Oral care major Colgate-Palmolive India is sharpening its focus on premiumisation as urban markets show early signs of recovery, industry executives in the know said. At the same time, the consumer goods company is tapping regional leaders such as Colgate Active Salt—particularly strong in the south and east—and on GST-led price cuts after the oral-care tax rate dropped to 5% from 18%, to support volumes at the lower end of the market.

An email sent to the company didn’t elicit any response till the time of going to press. But the company is said to be working on a two-pronged strategy to improve sales, which includes targeting more premium launches at the top end and turning to brands such as Colgate Active Salt toothpaste at the mass end to reinforce its leadership.

What do experts say?

Colgate, which remains the leader in India’s Rs 16,500-crore toothpaste market, has seen share slip to around 43% from 46% two years ago. Rival Dabur has seen market share grow from levels of about 13-14% to 15% now, while Hindustan Unilever (HUL) has a share of about 15-16%, according to industry sources.   
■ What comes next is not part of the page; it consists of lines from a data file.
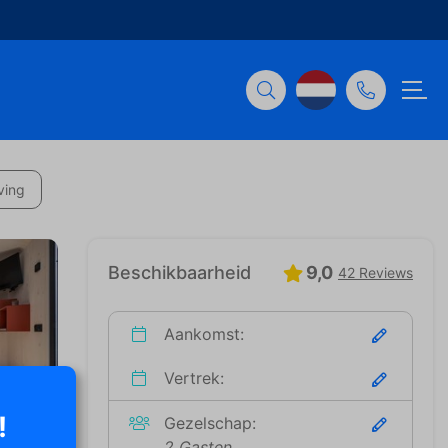
ving
Beschikbaarheid
9,0
42 Reviews
Aankomst:
Vertrek:
!
Gezelschap:
2 Gasten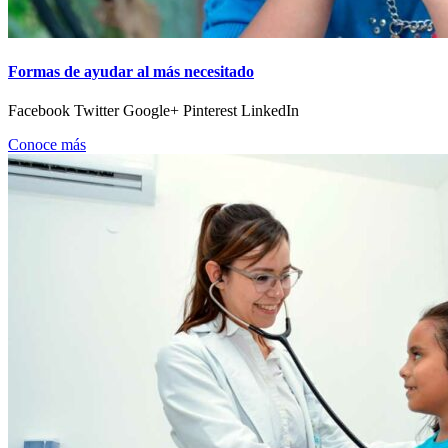
Formas de ayudar al más necesitado
Facebook Twitter Google+ Pinterest LinkedIn
Conoce más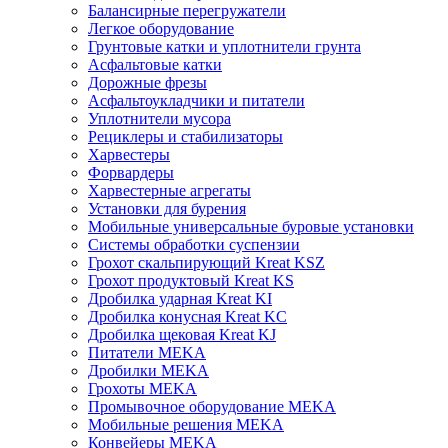
Балансирные перегружатели
Легкое оборудование
Грунтовые катки и уплотнители грунта
Асфальтовые катки
Дорожные фрезы
Асфальтоукладчики и питатели
Уплотнители мусора
Рециклеры и стабилизаторы
Харвестеры
Форвардеры
Харвестерные агрегаты
Установки для бурения
Мобильные универсальные буровые установки
Системы обработки суспензии
Грохот скальпирующий Kreat KSZ
Грохот продуктовый Kreat KS
Дробилка ударная Kreat KI
Дробилка конусная Kreat KC
Дробилка щековая Kreat KJ
Питатели MEKA
Дробилки MEKA
Грохоты MEKA
Промывочное оборудование MEKA
Мобильные решения MEKA
Конвейеры MEKA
Colgate Active Salt is the leader in markets such as Tamil Nadu, where the company has successfully leveraged the benefits of salt ingrained in local oral care habits, experts said. This brand was relaunched last year and the company is likely to drive further innovation and brand-building in this segment, industry sources said. At the premium end, the firm recently launched a new whitening serum under its Visible White Purple oral care brand for premium users, as it increases its attention on its whitening portfolio in urban markets.

What did the company say?

Colgate’s latest moves come as the company struggles with revenue decline for three straight quarters. Topline dropped 6.3% in Q2FY26 (to Rs 1,507 crore) after falling 4.4% in Q1FY26 and 1.9% in Q4FY25, analysts tracking the company said.

Ebitda margins in Q2, on the other hand, was flat year-on-year at 30.1% amid a tight control on costs and benign raw material prices. Sequentially, though, there was a decline. In the last three quarters, operating margins have slipped from 33.6% in Q4 to 30.9% in Q1 and 30.1% in Q2, analysts at brokerage Elara Capital said, amid competitive intensity and the need to maintain brand visibility.
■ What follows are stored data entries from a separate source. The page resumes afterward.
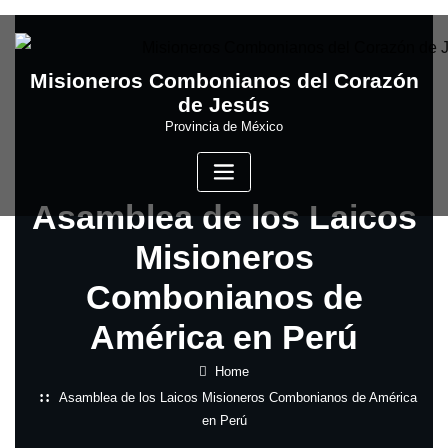
Skip
to
content
Misioneros Combonianos del Corazón
de Jesús
Provincia de México
Asamblea de los Laicos
Misioneros
Combonianos de
América en Perú
Home
Asamblea de los Laicos Misioneros Combonianos de América
en Perú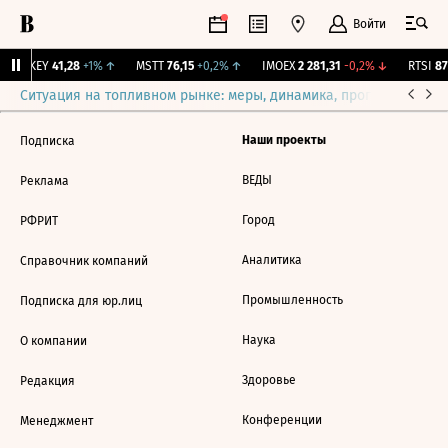
Войти
OKEY
41,28
+1%
↑
MSTT
76,15
+0,2%
↑
IMOEX
2 281,31
-0,2%
↓
RTSI
874
Ситуация на топливном рынке: меры, динамика, прогнозы
Выб
Наши проекты
Подписка
ВЕДЫ
Реклама
Город
РФРИТ
Аналитика
Справочник компаний
Промышленность
Подписка для юр.лиц
Наука
О компании
Здоровье
Редакция
Конференции
Менеджмент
Following its September-quarter results last month, Prabha Narasimhan, MD & CEO, Colgate-Palmolive India, said the company expected a gradual recovery in performance in the second half of FY26. Analysts at JM Financial say that the company is likely to gain from the GST cuts in oral care and a low base in the second half of the year. In the first half of FY26, the company had to contend with a high base as it had reported double-digit net sales growth in the year-ago period, the brokerage said.

Narasimhan said that the company would also maintain its margin profile in an evolving market in the second half of the year.

“Our margin profile remains resilient driven by strong focus on execution of our Funding the Growth program. Despite topline headwinds, we remain committed to our long-term strategic goals and continue to prioritize brand investments,” she said.